Three years after passage of the Defense Appropriations Bill H.R. 3326, it will be read publicly in front of the U.S. Capitol Building in an effort to raise awareness of a little-known statement buried in the text of the bill.

Native American activist Mark Charles is sponsoring the event Dec. 19 because sub-section 8113 of the bill, titled “Apology to Native Peoples of the United States,” which he said is buried in a 67-page unrelated Defense Department bill.

“Was this how more than 500 years of injustice, disenfranchisement, boarding schools, broken treaties, stolen lands, war and for some tribes, genocide, was supposed to end, with a silent apology?,” Charles asked in a post on his website.

He believes the answer is a resounding “no.”

Belmont students aided in fine-tuning the plans for a national social campaign when Charles visited campus last week for a convo and group discussion in one of many stops he’s making on a national awareness tour.

“I don’t want to just protest this,” Charles said. “So I’m pointing out the deficiencies in this apology, while at the same time keeping the door open for further conversation.”

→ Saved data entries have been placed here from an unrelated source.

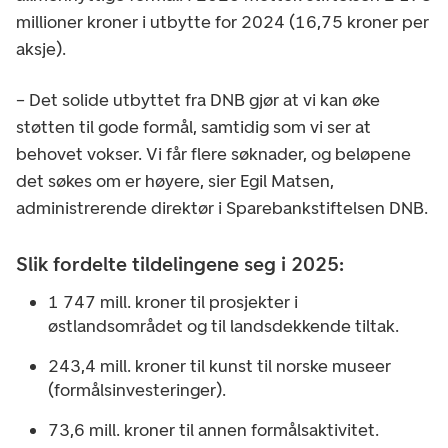
millioner kroner i utbytte for 2024 (16,75 kroner per
aksje).
– Det solide utbyttet fra DNB gjør at vi kan øke
støtten til gode formål, samtidig som vi ser at
behovet vokser. Vi får flere søknader, og beløpene
det søkes om er høyere, sier Egil Matsen,
administrerende direktør i Sparebankstiftelsen DNB.
Slik fordelte tildelingene seg i 2025:
1 747 mill. kroner til prosjekter i
østlandsområdet og til landsdekkende tiltak.
243,4 mill. kroner til kunst til norske museer
(formålsinvesteringer).
73,6 mill. kroner til annen formålsaktivitet.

Belmont students and faculty took the conversation from education to activism. Students asked how they thought the apology could reach those it was intended for.

“I know indigenous peoples that are old enough that they were disenfranchised for part of their lives,” Charles said. “And I can guarantee none of these people are ever going to read the Department of Defense Appropriations Bill.”

Attendees brainstormed the specifics of the December awareness event that Charles has organized. It will contain a full reading of the bill — including the apology — with portions being translated to the languages of Native American peoples.

Charles said it is especially important to him that he contributes to a conversation to reconcile grievances between the government and Native America. As a man of Navajo heritage, the issue is personal as well.

“I have already had to endure the fact that you can become president without speaking to the native peoples,” said Charles, pointing out that President Obama signed the lengthy bill but did not read it publicly. “I will not let [the government] apologize to my elders without speaking to them.”